2. Literature review
    Among the different investigations on the subject, the article on text mining in education [4] was
reviewed, which talks about the growth of online education, which produces exciting challenges on
how to extract text data to find valuable knowledge for those interested in education. This paper helps
us to see text mining is used and how it will be applied in the educational environment. The main
objective is to answer three research questions: What are the most used text-mining techniques in
educational settings? What are the most used educational resources? Moreover, what are the main
applications or educational objectives?
    In the paper by Feldman, Dagan, and Hirsh [5] on Text Mining Using Keyword Distributions, they
describe the KDT system for knowledge discovery in text, in which keywords tag documents, and
knowledge discovery is This is done by analyzing the frequencies of simultaneous occurrence of the
various keywords that tag the documents.
    Kadampur and Riyaee [6] present a web-enabled, AI-powered, personalized service application for
educators to automatically configure a quiz on the selected topic or syllabus. The AI component of the
app works on text mining and content classification. It also helps suggest questions about the content
of the supplied text.
    In the article by Ito et al. [7], they propose a project-based learning educational system that uses
artificial intelligence instead of direct instruction from teachers. For this, they used the e-Syllabus that
the teachers have used as a communication tool with the students. Some have been using the e-Syllabus
by carrying out flipped and active learning [8]. They consider text mining vital as it transforms
unstructured text into structured words and extracts meaningful patterns. You can explore and discover
new meanings in the text data.
    In the work of De Aires, Corría and Godinho [9] explored how student engagement can be promoted
through transmedia using a set of activities within the Moodle learning management system for a
syllabus topic on innovation for an entire semester. To perform the data analysis, we followed a mixed
method approach between descriptive statistics, data mining analysis based on the Orange open-source
software, and a final questionnaire.
    Kaibassova et al. [10] review the use of intellectual data analysis methods to form educational
programs in the context of determining the sequence of studying disciplines in the direction for
consideration. The article succinctly describes the developed software application that allows extracting
information from text documents, processing, analyzing and visualizing data. The proposed model
performs the grouping of text documents taking into account the weighting coefficient of the individual
words of the corpus.
    According to Kawintiranon et al. [11] indicate that curriculum analysis is attracting widespread
interest in the educational field. Point out two main approaches: (i) human-based and (ii) text-based
assessments. They feature an automated text-based curriculum analysis that directly assesses complete
course materials. The approach employs a well-known text mining technique that extracts keywords
using TF-IDF. The analysis is based on the keywords in the course materials that match the keywords
in the online documents, which is like the domain expert. Another similar study was carried out in [12]

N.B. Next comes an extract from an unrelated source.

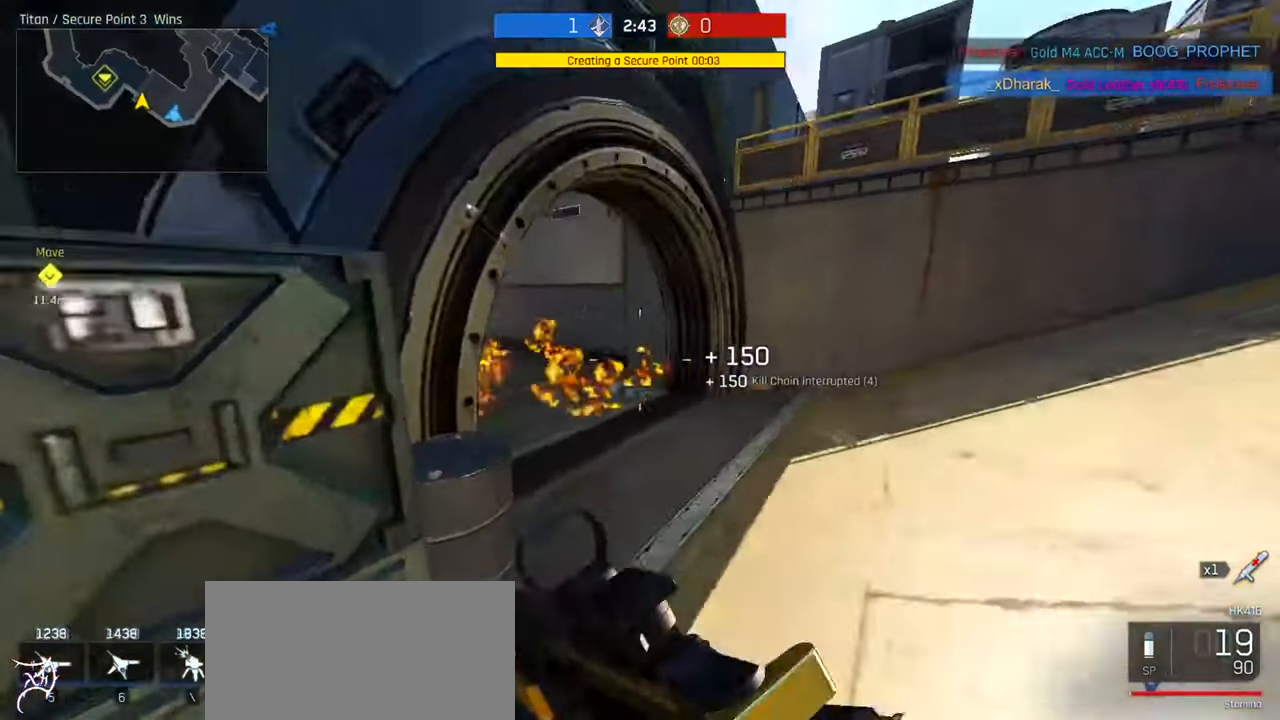
{"keys": ["r"], "mouse": [], "events": [[67, "ctrl", "up"], [67, "w", "up"], [267, "a", "up"], [467, "r", "down"]]}
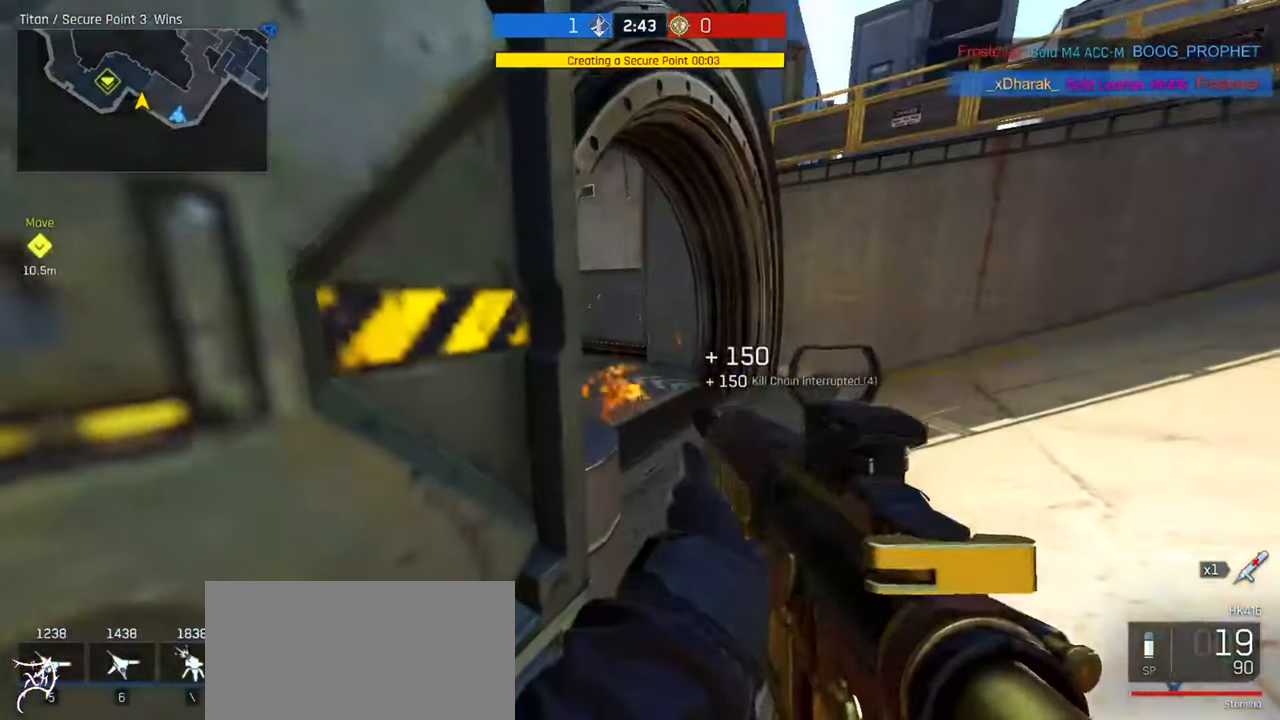
{"keys": ["a", "s", "shift"], "mouse": [], "events": [[100, "a", "down"], [100, "r", "up"], [234, "shift", "down"], [400, "s", "down"]]}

and also for curriculum validation [13].
    Yasukawa, Yokouchi, and Yamazaki [14] investigated the searchability of a collection of curricula
and compared methods for word suggestions using deep learning approaches and large text corpora. In
the experiment, they used a bibliographic database from university libraries in Japan. The results
indicated that a wide range of vocabulary is advantageous in improving the searchability of syllabuses.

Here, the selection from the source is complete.